→ **Problem requirements**
Convert all of the data below into a numbered list with one line per entry, omitting any blank lines.

→ **Records**
● ● ●

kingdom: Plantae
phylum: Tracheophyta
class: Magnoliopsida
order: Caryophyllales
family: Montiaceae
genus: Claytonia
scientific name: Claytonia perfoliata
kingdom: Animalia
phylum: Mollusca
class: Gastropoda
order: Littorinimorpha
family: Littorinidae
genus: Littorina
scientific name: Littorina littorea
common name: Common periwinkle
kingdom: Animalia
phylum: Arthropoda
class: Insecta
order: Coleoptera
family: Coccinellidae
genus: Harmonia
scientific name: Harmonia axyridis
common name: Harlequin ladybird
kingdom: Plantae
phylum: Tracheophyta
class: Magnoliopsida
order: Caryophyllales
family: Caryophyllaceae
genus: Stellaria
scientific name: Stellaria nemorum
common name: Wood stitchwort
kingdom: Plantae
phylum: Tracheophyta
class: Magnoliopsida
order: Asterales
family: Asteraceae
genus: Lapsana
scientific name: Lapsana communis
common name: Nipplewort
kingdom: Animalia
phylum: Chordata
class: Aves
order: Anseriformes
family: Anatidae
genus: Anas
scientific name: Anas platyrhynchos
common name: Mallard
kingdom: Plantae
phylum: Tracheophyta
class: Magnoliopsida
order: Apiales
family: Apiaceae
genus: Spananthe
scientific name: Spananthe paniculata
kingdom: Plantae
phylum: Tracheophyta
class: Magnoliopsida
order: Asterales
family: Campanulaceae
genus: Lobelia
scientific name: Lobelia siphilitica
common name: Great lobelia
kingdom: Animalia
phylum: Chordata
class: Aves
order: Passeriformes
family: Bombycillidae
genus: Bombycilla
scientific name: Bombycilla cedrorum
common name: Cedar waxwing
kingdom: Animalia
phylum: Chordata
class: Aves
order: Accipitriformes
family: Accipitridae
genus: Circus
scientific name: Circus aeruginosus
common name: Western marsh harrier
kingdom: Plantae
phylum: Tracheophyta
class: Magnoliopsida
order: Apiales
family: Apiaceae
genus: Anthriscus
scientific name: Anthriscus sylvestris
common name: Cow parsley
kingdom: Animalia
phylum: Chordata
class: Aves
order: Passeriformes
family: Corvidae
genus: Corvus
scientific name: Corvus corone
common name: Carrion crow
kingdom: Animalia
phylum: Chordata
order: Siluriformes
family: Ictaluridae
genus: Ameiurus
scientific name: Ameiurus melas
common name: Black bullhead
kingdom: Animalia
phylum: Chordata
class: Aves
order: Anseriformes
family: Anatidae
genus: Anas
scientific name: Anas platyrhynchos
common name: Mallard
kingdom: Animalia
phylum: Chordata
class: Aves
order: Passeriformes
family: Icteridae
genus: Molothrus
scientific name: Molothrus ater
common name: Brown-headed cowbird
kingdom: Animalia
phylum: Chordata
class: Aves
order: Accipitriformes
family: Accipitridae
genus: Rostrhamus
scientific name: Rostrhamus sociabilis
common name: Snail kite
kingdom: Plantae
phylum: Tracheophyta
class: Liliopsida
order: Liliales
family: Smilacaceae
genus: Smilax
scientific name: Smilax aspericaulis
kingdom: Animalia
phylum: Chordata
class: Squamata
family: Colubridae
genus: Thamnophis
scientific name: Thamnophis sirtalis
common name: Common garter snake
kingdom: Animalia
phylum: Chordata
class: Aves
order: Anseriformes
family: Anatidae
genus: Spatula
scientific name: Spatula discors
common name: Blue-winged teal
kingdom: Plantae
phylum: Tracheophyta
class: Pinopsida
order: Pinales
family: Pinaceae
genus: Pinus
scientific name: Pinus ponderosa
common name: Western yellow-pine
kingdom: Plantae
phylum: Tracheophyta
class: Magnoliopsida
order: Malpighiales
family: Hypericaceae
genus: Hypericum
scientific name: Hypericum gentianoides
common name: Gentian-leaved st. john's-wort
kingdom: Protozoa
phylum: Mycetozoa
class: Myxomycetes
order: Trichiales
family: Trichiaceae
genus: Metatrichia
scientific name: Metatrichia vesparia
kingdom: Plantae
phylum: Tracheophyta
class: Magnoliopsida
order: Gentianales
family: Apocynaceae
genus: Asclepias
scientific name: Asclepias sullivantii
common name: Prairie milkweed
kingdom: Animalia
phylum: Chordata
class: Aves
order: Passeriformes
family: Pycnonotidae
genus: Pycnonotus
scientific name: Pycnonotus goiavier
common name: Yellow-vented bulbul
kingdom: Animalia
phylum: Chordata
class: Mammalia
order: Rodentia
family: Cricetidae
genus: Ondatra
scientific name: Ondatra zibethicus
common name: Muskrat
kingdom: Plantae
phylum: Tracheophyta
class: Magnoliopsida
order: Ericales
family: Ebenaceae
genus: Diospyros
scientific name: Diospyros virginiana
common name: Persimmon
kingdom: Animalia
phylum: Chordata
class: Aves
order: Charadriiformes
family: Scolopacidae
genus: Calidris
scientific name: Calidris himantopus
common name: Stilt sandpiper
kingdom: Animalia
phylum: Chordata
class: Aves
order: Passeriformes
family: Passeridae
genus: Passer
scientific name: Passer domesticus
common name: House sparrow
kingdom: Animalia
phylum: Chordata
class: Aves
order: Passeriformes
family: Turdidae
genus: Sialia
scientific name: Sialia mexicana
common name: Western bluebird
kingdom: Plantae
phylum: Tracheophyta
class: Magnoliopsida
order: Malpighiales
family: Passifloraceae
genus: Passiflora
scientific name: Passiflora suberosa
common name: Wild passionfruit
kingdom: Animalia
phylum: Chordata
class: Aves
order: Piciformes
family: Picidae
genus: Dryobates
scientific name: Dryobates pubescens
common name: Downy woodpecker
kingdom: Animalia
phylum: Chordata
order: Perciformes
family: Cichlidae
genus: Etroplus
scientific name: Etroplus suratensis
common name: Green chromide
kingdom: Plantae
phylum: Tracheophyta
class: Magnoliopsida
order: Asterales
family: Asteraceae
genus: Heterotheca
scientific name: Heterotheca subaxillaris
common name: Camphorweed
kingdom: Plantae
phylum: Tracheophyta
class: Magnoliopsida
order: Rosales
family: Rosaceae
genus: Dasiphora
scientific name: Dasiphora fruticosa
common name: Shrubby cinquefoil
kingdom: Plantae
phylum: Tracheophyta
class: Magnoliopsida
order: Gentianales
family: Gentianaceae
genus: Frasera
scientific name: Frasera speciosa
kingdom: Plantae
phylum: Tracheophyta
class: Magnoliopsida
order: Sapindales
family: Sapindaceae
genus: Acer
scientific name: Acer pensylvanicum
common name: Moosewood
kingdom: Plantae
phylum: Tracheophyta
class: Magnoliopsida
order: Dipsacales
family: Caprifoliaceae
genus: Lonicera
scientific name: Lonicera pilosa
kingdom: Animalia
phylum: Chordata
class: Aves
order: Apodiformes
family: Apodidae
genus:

● ● ●

→ **Exercise solution**
1. kingdom: Plantae
2. phylum: Tracheophyta
3. class: Magnoliopsida
4. order: Caryophyllales
5. family: Montiaceae
6. genus: Claytonia
7. scientific name: Claytonia perfoliata
8. kingdom: Animalia
9. phylum: Mollusca
10. class: Gastropoda
11. order: Littorinimorpha
12. family: Littorinidae
13. genus: Littorina
14. scientific name: Littorina littorea
15. common name: Common periwinkle
16. kingdom: Animalia
17. phylum: Arthropoda
18. class: Insecta
19. order: Coleoptera
20. family: Coccinellidae
21. genus: Harmonia
22. scientific name: Harmonia axyridis
23. common name: Harlequin ladybird
24. kingdom: Plantae
25. phylum: Tracheophyta
26. class: Magnoliopsida
27. order: Caryophyllales
28. family: Caryophyllaceae
29. genus: Stellaria
30. scientific name: Stellaria nemorum
31. common name: Wood stitchwort
32. kingdom: Plantae
33. phylum: Tracheophyta
34. class: Magnoliopsida
35. order: Asterales
36. family: Asteraceae
37. genus: Lapsana
38. scientific name: Lapsana communis
39. common name: Nipplewort
40. kingdom: Animalia
41. phylum: Chordata
42. class: Aves
43. order: Anseriformes
44. family: Anatidae
45. genus: Anas
46. scientific name: Anas platyrhynchos
47. common name: Mallard
48. kingdom: Plantae
49. phylum: Tracheophyta
50. class: Magnoliopsida
51. order: Apiales
52. family: Apiaceae
53. genus: Spananthe
54. scientific name: Spananthe paniculata
55. kingdom: Plantae
56. phylum: Tracheophyta
57. class: Magnoliopsida
58. order: Asterales
59. family: Campanulaceae
60. genus: Lobelia
61. scientific name: Lobelia siphilitica
62. common name: Great lobelia
63. kingdom: Animalia
64. phylum: Chordata
65. class: Aves
66. order: Passeriformes
67. family: Bombycillidae
68. genus: Bombycilla
69. scientific name: Bombycilla cedrorum
70. common name: Cedar waxwing
71. kingdom: Animalia
72. phylum: Chordata
73. class: Aves
74. order: Accipitriformes
75. family: Accipitridae
76. genus: Circus
77. scientific name: Circus aeruginosus
78. common name: Western marsh harrier
79. kingdom: Plantae
80. phylum: Tracheophyta
81. class: Magnoliopsida
82. order: Apiales
83. family: Apiaceae
84. genus: Anthriscus
85. scientific name: Anthriscus sylvestris
86. common name: Cow parsley
87. kingdom: Animalia
88. phylum: Chordata
89. class: Aves
90. order: Passeriformes
91. family: Corvidae
92. genus: Corvus
93. scientific name: Corvus corone
94. common name: Carrion crow
95. kingdom: Animalia
96. phylum: Chordata
97. order: Siluriformes
98. family: Ictaluridae
99. genus: Ameiurus
100. scientific name: Ameiurus melas
101. common name: Black bullhead
102. kingdom: Animalia
103. phylum: Chordata
104. class: Aves
105. order: Anseriformes
106. family: Anatidae
107. genus: Anas
108. scientific name: Anas platyrhynchos
109. common name: Mallard
110. kingdom: Animalia
111. phylum: Chordata
112. class: Aves
113. order: Passeriformes
114. family: Icteridae
115. genus: Molothrus
116. scientific name: Molothrus ater
117. common name: Brown-headed cowbird
118. kingdom: Animalia
119. phylum: Chordata
120. class: Aves
121. order: Accipitriformes
122. family: Accipitridae
123. genus: Rostrhamus
124. scientific name: Rostrhamus sociabilis
125. common name: Snail kite
126. kingdom: Plantae
127. phylum: Tracheophyta
128. class: Liliopsida
129. order: Liliales
130. family: Smilacaceae
131. genus: Smilax
132. scientific name: Smilax aspericaulis
133. kingdom: Animalia
134. phylum: Chordata
135. class: Squamata
136. family: Colubridae
137. genus: Thamnophis
138. scientific name: Thamnophis sirtalis
139. common name: Common garter snake
140. kingdom: Animalia
141. phylum: Chordata
142. class: Aves
143. order: Anseriformes
144. family: Anatidae
145. genus: Spatula
146. scientific name: Spatula discors
147. common name: Blue-winged teal
148. kingdom: Plantae
149. phylum: Tracheophyta
150. class: Pinopsida
151. order: Pinales
152. family: Pinaceae
153. genus: Pinus
154. scientific name: Pinus ponderosa
155. common name: Western yellow-pine
156. kingdom: Plantae
157. phylum: Tracheophyta
158. class: Magnoliopsida
159. order: Malpighiales
160. family: Hypericaceae
161. genus: Hypericum
162. scientific name: Hypericum gentianoides
163. common name: Gentian-leaved st. john's-wort
164. kingdom: Protozoa
165. phylum: Mycetozoa
166. class: Myxomycetes
167. order: Trichiales
168. family: Trichiaceae
169. genus: Metatrichia
170. scientific name: Metatrichia vesparia
171. kingdom: Plantae
172. phylum: Tracheophyta
173. class: Magnoliopsida
174. order: Gentianales
175. family: Apocynaceae
176. genus: Asclepias
177. scientific name: Asclepias sullivantii
178. common name: Prairie milkweed
179. kingdom: Animalia
180. phylum: Chordata
181. class: Aves
182. order: Passeriformes
183. family: Pycnonotidae
184. genus: Pycnonotus
185. scientific name: Pycnonotus goiavier
186. common name: Yellow-vented bulbul
187. kingdom: Animalia
188. phylum: Chordata
189. class: Mammalia
190. order: Rodentia
191. family: Cricetidae
192. genus: Ondatra
193. scientific name: Ondatra zibethicus
194. common name: Muskrat
195. kingdom: Plantae
196. phylum: Tracheophyta
197. class: Magnoliopsida
198. order: Ericales
199. family: Ebenaceae
200. genus: Diospyros
201. scientific name: Diospyros virginiana
202. common name: Persimmon
203. kingdom: Animalia
204. phylum: Chordata
205. class: Aves
206. order: Charadriiformes
207. family: Scolopacidae
208. genus: Calidris
209. scientific name: Calidris himantopus
210. common name: Stilt sandpiper
211. kingdom: Animalia
212. phylum: Chordata
213. class: Aves
214. order: Passeriformes
215. family: Passeridae
216. genus: Passer
217. scientific name: Passer domesticus
218. common name: House sparrow
219. kingdom: Animalia
220. phylum: Chordata
221. class: Aves
222. order: Passeriformes
223. family: Turdidae
224. genus: Sialia
225. scientific name: Sialia mexicana
226. common name: Western bluebird
227. kingdom: Plantae
228. phylum: Tracheophyta
229. class: Magnoliopsida
230. order: Malpighiales
231. family: Passifloraceae
232. genus: Passiflora
233. scientific name: Passiflora suberosa
234. common name: Wild passionfruit
235. kingdom: Animalia
236. phylum: Chordata
237. class: Aves
238. order: Piciformes
239. family: Picidae
240. genus: Dryobates
241. scientific name: Dryobates pubescens
242. common name: Downy woodpecker
243. kingdom: Animalia
244. phylum: Chordata
245. order: Perciformes
246. family: Cichlidae
247. genus: Etroplus
248. scientific name: Etroplus suratensis
249. common name: Green chromide
250. kingdom: Plantae
251. phylum: Tracheophyta
252. class: Magnoliopsida
253. order: Asterales
254. family: Asteraceae
255. genus: Heterotheca
256. scientific name: Heterotheca subaxillaris
257. common name: Camphorweed
258. kingdom: Plantae
259. phylum: Tracheophyta
260. class: Magnoliopsida
261. order: Rosales
262. family: Rosaceae
263. genus: Dasiphora
264. scientific name: Dasiphora fruticosa
265. common name: Shrubby cinquefoil
266. kingdom: Plantae
267. phylum: Tracheophyta
268. class: Magnoliopsida
269. order: Gentianales
270. family: Gentianaceae
271. genus: Frasera
272. scientific name: Frasera speciosa
273. kingdom: Plantae
274. phylum: Tracheophyta
275. class: Magnoliopsida
276. order: Sapindales
277. family: Sapindaceae
278. genus: Acer
279. scientific name: Acer pensylvanicum
280. common name: Moosewood
281. kingdom: Plantae
282. phylum: Tracheophyta
283. class: Magnoliopsida
284. order: Dipsacales
285. family: Caprifoliaceae
286. genus: Lonicera
287. scientific name: Lonicera pilosa
288. kingdom: Animalia
289. phylum: Chordata
290. class: Aves
291. order: Apodiformes
292. family: Apodidae
293. genus:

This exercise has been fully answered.